Ridwan Max Sijabat, The Jakarta Post, Soroako, South Sulawesi
Raising the legal minimum wage by around 10 and 15 percent in Jakarta and West Java will not be enough to improve conditions for low-income workers next year, unions say.
A new, unmarried full-time worker in Jakarta will now be legally entitled to receive at least Rp 900,000 (US$98.7) a month, a 9.95 percent increase in the minimum wage from the current Rp 819,100. Meanwhile employees in the formal sector in West Java must now be paid a minimum wage of Rp 504,000, a 15 percent rise from the current Rp 447,000.
The wage levels only apply to people in the formal sector and exclude those in the non-taxed, informal sector that make up the majority of country's workers.
Minimum wage levels in other provinces are currently being negotiated by local governments, employers and workers representatives. Each province must publicly announce their decisions by early December, a month before they are enforced.
Manpower and Transmigration Ministry director general for industrial relations Muzni Tambusai said workers in other regions with higher living costs, like Batam, were unlikely to get a monthly wage hike higher than the 10-15 percent range.
"The government understands that the present wage levels are insufficient for workers to lift their standard of living but we cannot force employers to meet workers' demands for higher increases because of the continued economic crisis and the unfavorable investment climate," Muzni said.
He said the failure of businesses like garment factory PT Great River Indonesia and state bus company PPD meant the companies were unable to pay thousands of workers' salaries for several months and could not pay them Idul Fitri holiday bonuses.
Labor unions say the planned hikes are insignificant and less than this year's inflation, which is likely to average at 12 percent.
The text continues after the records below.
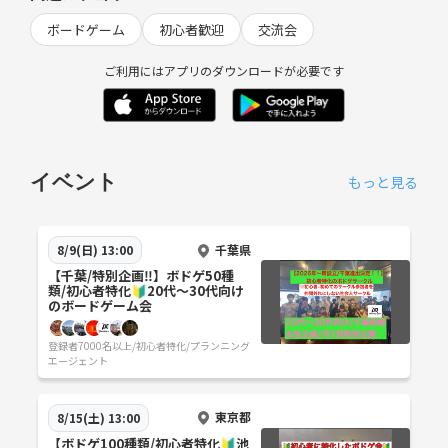
ボードゲーム
初心者歓迎
交流会
ご利用にはアプリのダウンロードが必要です
イベント
もっと見る
千葉県
8/9(日) 13:00
【千葉/特別企画‼️】ボドゲ50種
類/初心者特化🔰20代〜30代向け
のボードゲーム会
登録者7000名以上/初心者特化/プランニング
エージェント
東京都
8/15(土) 13:00
【ボドゲ100種類/初心者特化🔰池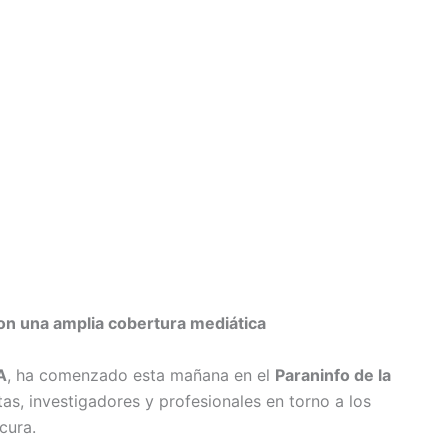
n una amplia cobertura mediática
A
, ha comenzado esta mañana en el
Paraninfo de la
tas, investigadores y profesionales en torno a los
cura.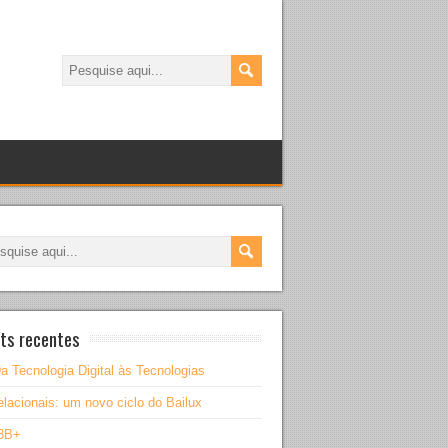
ts recentes
a Tecnologia Digital às Tecnologias
lacionais: um novo ciclo do Bailux
3B+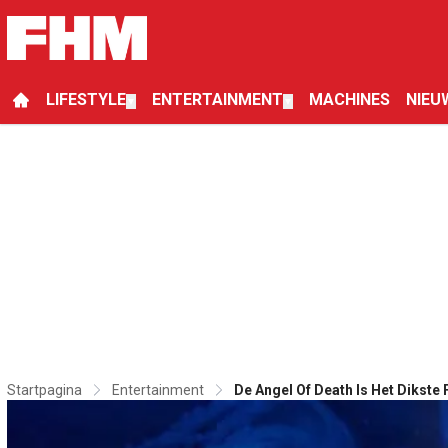
LIFESTYLE
ENTERTAINMENT
MACHINES
NIEU
▼
▼
Startpagina
Entertainment
De Angel Of Death Is Het Dikste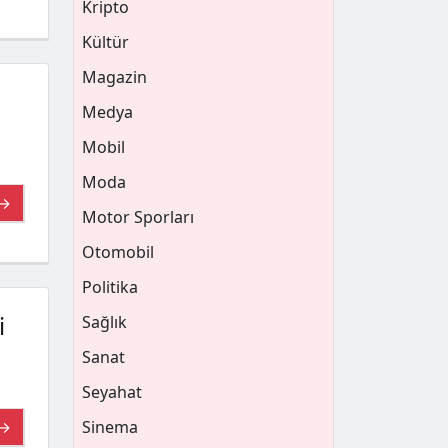
Kripto
Kültür
Magazin
Medya
Mobil
Moda
 →
Motor Sporları
Otomobil
Politika
i
Sağlık
Sanat
Seyahat
 →
Sinema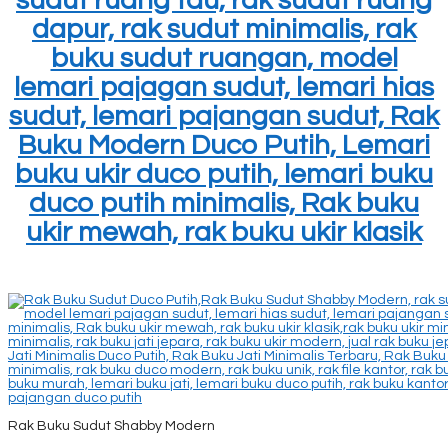
sudut ruang tau, rak sudut ruang
dapur, rak sudut minimalis, rak
buku sudut ruangan, model
lemari pajagan sudut, lemari hias
sudut, lemari pajangan sudut, Rak
Buku Modern Duco Putih, Lemari
buku ukir duco putih, lemari buku
duco putih minimalis, Rak buku
ukir mewah, rak buku ukir klasik
Rak Buku Sudut Shabby Modern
They have warned regional governments that industrial action or unrest is likely if wages are not increased.
Syamsul DP, the deputy chairman of the Federation of Chemical, and Mining Trade Unions, which is under the umbrella of the Confederation of All-Indonesian Workers Unions, said his organization would fight for the imposition of a sectoral minimum wage system.
This would encourage more affluent companies to pay higher wages than the regional minimum, Syamsul said.
"The mining, manufacturing, chemical and forestry sectors can (afford to) raise their minimum wage more than the regional minimum," he said.
Secretary general for the Confederation of Indonesian Prosperous Labor Unions Didin S. said delegates had walked out of the last three-party meetings held to determine the minimum wage in Jakarta because the proposed increases were unrealistic.
"This minor hike is part of an unfair remuneration system and we are afraid it will incite labor unrest because workers will remain unable to meet their basic needs," Didin said.
The government has predicted this year's inflation rate would track down to around 6 percent.
Didin said the monthly minimum wage in Jakarta should be set at Rp 1.6 million.
Continuing lower rates of pay would make it impossible for workers to improve their productivity, meet their daily basic needs and take part in training programs, he said.